(Stored data):
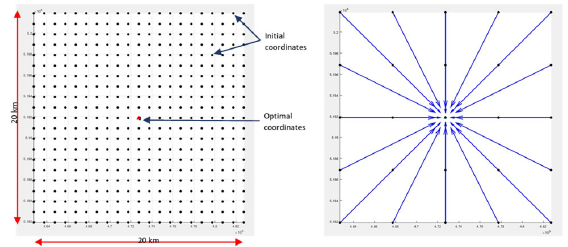
Figure 14. Robust convergence of the proposed method toward optimal value at the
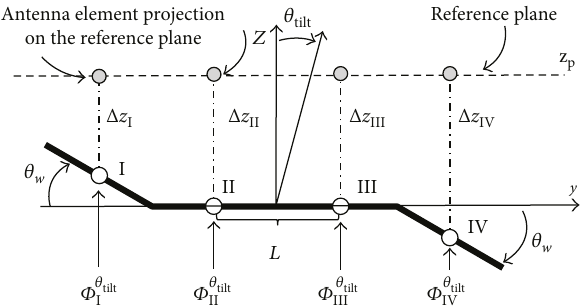
Figure 3: Representation of the pattern recovery with our technique for a deformed 4 × 4 array whose beam is tilted of θ tilt : the reference plane is chosen as if the array were operating in broadside , and θ tilt correcting phase shifts Φ n (di ff erent with respect to the one given from the PM) are introduced in the n th element (see Section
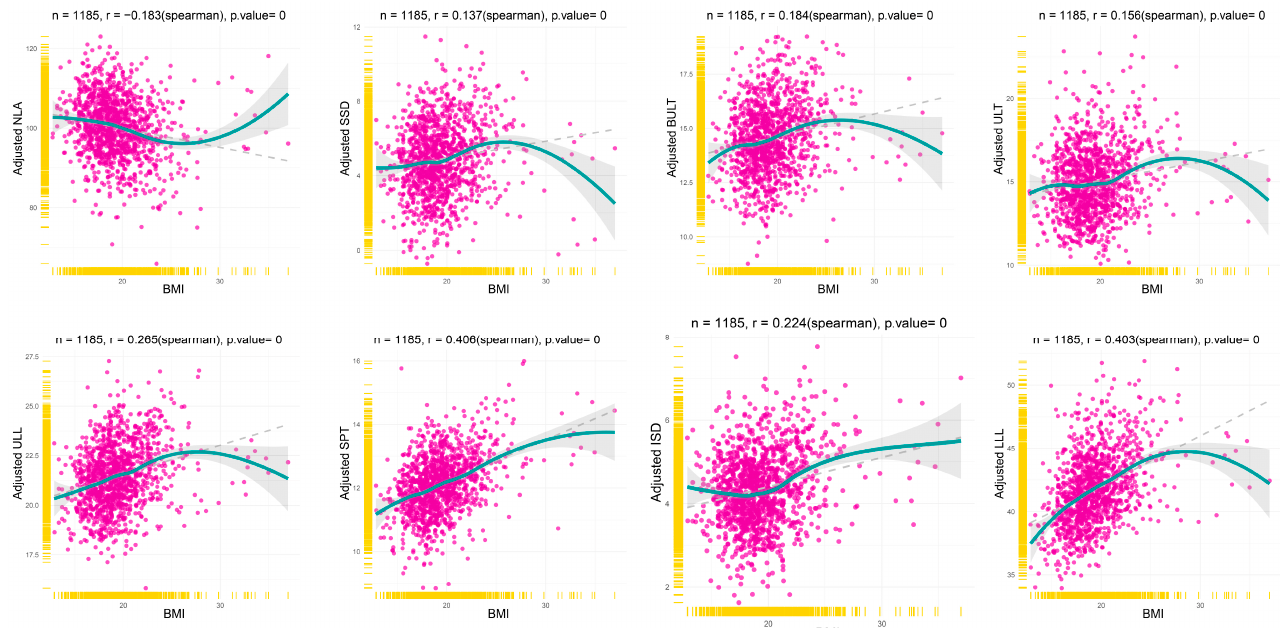
Figure 4. The relationships between the adjusted eight lip characteristics and BMI. The solid blue line fitted by the Loess function reveals the true variation tendency of lip characteristics according to the BMI, and the grey dashed lines fitted by the lm function reveal the general trend. NLA: Nasolabial angle, SSD: Superior sulcus depth, BULT: Basic upper lip thickness, ULT: Upper lip thickness, ULL: Upper lip length, SPT: Soft pogonion thickness, ISD: Inferior sulcus depth, LLL: Lower lip length, BMI: Body mass index.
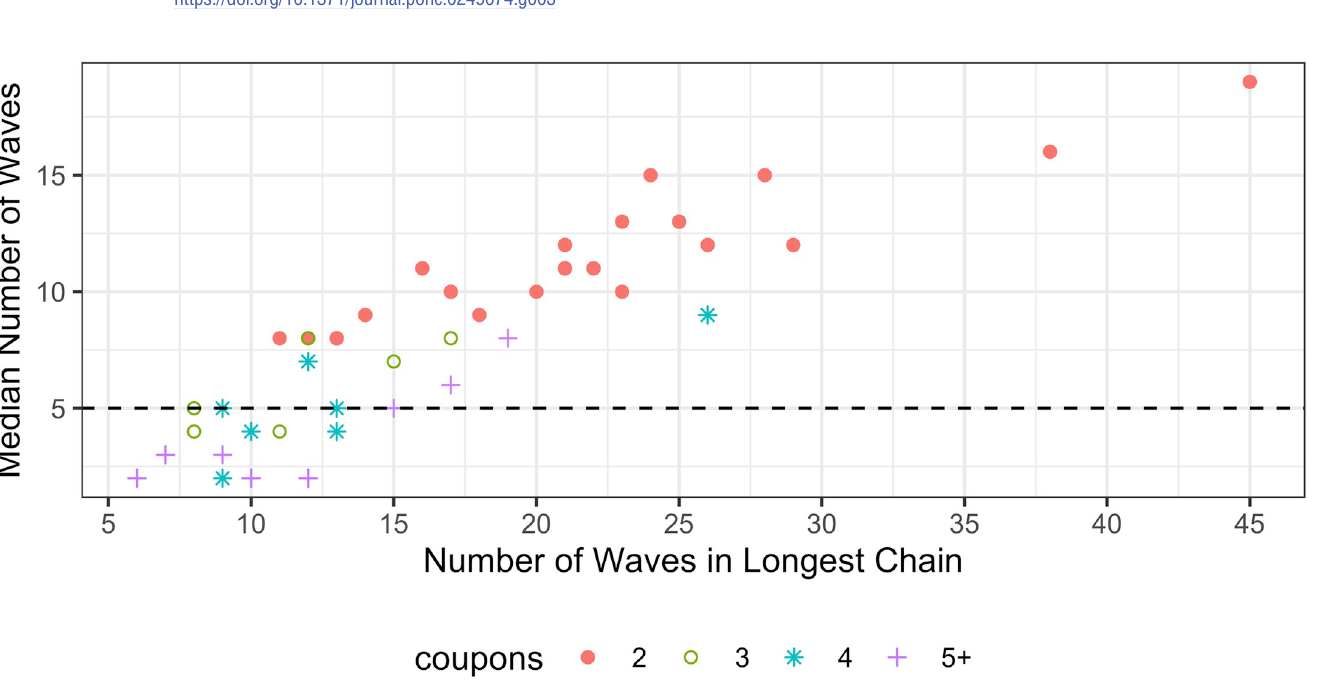
Fig 4. Recruitment waves. Relationship between the number of waves in the longest recruitment chain and the median number of waves across all studies. Each study sample is represented by one data point.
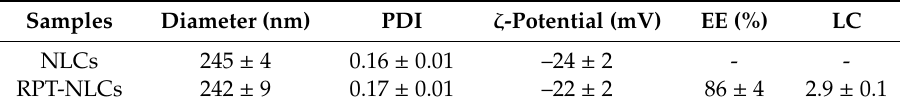
Table 5. Characterization of the optimized RPT-loaded NLCs and corresponding placebos (n = 3) in terms of mean hydrodynamic particle size, polydispersity index, zeta potential, encapsulation efficiency, and loading capacity.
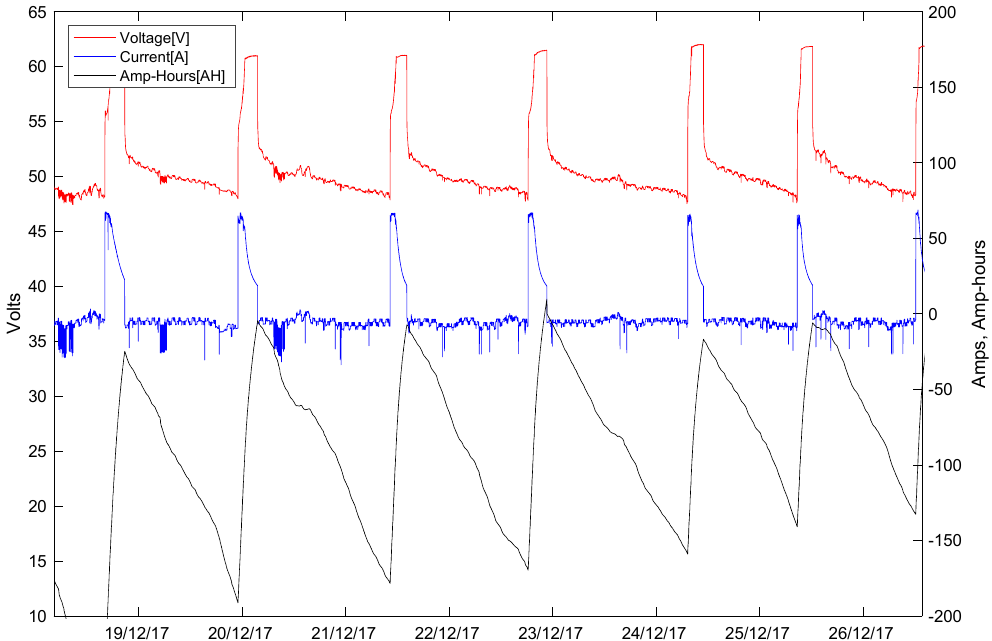
Figure 6. No solar PV input due to snow cover and system is relying purely on genset-based PSoC charge cycling. Genset automatically starts when V < 47.5 and stops when V > 57.6 & I < 20 A. Cycle-by cycle reduction in capacity is easily observed due to incomplete charge reconciliation.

(Exercise prompt):
In copying the material, drop all pictures and keep everything else identical.

(Exercise output):
Figure 14. Robust convergence of the proposed method toward optimal value at the
Figure 3: Representation of the pattern recovery with our technique for a deformed 4 × 4 array whose beam is tilted of θ tilt : the reference plane is chosen as if the array were operating in broadside , and θ tilt correcting phase shifts Φ n (di ff erent with respect to the one given from the PM) are introduced in the n th element (see Section
Figure 4. The relationships between the adjusted eight lip characteristics and BMI. The solid blue line fitted by the Loess function reveals the true variation tendency of lip characteristics according to the BMI, and the grey dashed lines fitted by the lm function reveal the general trend. NLA: Nasolabial angle, SSD: Superior sulcus depth, BULT: Basic upper lip thickness, ULT: Upper lip thickness, ULL: Upper lip length, SPT: Soft pogonion thickness, ISD: Inferior sulcus depth, LLL: Lower lip length, BMI: Body mass index.
Fig 4. Recruitment waves. Relationship between the number of waves in the longest recruitment chain and the median number of waves across all studies. Each study sample is represented by one data point.
Table 5. Characterization of the optimized RPT-loaded NLCs and corresponding placebos (n = 3) in terms of mean hydrodynamic particle size, polydispersity index, zeta potential, encapsulation efficiency, and loading capacity.
Figure 6. No solar PV input due to snow cover and system is relying purely on genset-based PSoC charge cycling. Genset automatically starts when V < 47.5 and stops when V > 57.6 & I < 20 A. Cycle-by cycle reduction in capacity is easily observed due to incomplete charge reconciliation.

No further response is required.